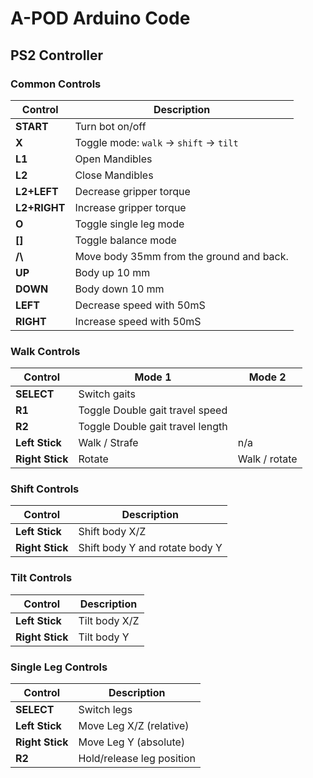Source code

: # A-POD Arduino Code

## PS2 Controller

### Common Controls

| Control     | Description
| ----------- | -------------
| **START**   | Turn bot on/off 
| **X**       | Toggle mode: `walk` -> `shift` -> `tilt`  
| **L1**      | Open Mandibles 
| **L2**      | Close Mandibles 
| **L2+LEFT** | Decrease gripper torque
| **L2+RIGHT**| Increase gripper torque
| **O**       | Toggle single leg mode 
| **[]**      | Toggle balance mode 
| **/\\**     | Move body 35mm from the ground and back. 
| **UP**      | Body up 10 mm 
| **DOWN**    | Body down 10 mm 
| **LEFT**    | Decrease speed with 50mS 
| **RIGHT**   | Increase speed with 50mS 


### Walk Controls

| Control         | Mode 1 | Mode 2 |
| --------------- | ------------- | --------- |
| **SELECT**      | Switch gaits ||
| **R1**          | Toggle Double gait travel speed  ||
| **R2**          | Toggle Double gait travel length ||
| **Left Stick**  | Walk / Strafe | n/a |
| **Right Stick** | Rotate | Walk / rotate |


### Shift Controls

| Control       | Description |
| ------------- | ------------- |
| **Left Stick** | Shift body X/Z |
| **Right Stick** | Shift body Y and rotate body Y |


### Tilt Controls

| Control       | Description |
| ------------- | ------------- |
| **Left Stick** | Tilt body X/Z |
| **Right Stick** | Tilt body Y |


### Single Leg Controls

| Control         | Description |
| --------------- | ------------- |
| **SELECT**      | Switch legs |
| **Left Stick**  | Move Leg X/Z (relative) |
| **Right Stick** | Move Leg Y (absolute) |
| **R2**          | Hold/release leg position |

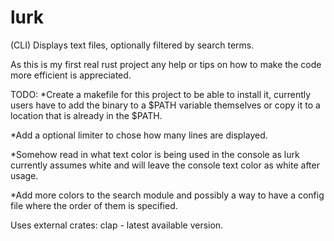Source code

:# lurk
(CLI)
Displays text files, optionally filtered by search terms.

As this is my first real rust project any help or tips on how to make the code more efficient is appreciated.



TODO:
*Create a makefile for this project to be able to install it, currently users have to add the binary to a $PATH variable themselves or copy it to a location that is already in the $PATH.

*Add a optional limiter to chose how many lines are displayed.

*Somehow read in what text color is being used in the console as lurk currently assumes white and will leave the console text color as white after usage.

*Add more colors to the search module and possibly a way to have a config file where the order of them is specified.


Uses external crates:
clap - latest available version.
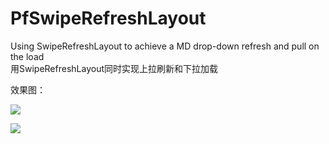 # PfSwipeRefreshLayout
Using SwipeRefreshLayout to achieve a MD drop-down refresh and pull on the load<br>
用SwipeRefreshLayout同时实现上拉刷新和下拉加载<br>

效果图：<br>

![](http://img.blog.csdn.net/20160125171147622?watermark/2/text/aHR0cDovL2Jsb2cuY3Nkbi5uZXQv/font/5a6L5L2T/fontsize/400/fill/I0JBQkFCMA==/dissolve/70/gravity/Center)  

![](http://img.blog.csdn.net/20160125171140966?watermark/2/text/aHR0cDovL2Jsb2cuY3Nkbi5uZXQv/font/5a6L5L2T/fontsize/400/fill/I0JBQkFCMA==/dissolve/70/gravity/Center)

---

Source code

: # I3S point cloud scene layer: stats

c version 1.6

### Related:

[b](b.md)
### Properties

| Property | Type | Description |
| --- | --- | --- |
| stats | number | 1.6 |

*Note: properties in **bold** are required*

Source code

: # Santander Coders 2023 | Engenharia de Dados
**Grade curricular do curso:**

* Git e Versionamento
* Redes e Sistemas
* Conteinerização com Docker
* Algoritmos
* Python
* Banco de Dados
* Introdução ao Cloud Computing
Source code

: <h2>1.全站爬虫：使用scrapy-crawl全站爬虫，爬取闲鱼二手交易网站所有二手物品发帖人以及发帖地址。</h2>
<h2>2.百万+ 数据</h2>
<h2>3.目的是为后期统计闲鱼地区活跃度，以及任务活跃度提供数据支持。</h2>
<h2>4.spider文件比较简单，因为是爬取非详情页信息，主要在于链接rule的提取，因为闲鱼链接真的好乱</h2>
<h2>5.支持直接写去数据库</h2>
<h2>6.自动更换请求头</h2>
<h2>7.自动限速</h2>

Task prompt » Retype exactly the lines above, from the one with "c version 1.6" through the one with "<h2>7.自动限速</h2>", inclusive.

The completed task »
c version 1.6

### Related:

[b](b.md)
### Properties

| Property | Type | Description |
| --- | --- | --- |
| stats | number | 1.6 |

*Note: properties in **bold** are required*

Source code

: # Santander Coders 2023 | Engenharia de Dados
**Grade curricular do curso:**

* Git e Versionamento
* Redes e Sistemas
* Conteinerização com Docker
* Algoritmos
* Python
* Banco de Dados
* Introdução ao Cloud Computing
Source code

: <h2>1.全站爬虫：使用scrapy-crawl全站爬虫，爬取闲鱼二手交易网站所有二手物品发帖人以及发帖地址。</h2>
<h2>2.百万+ 数据</h2>
<h2>3.目的是为后期统计闲鱼地区活跃度，以及任务活跃度提供数据支持。</h2>
<h2>4.spider文件比较简单，因为是爬取非详情页信息，主要在于链接rule的提取，因为闲鱼链接真的好乱</h2>
<h2>5.支持直接写去数据库</h2>
<h2>6.自动更换请求头</h2>
<h2>7.自动限速</h2>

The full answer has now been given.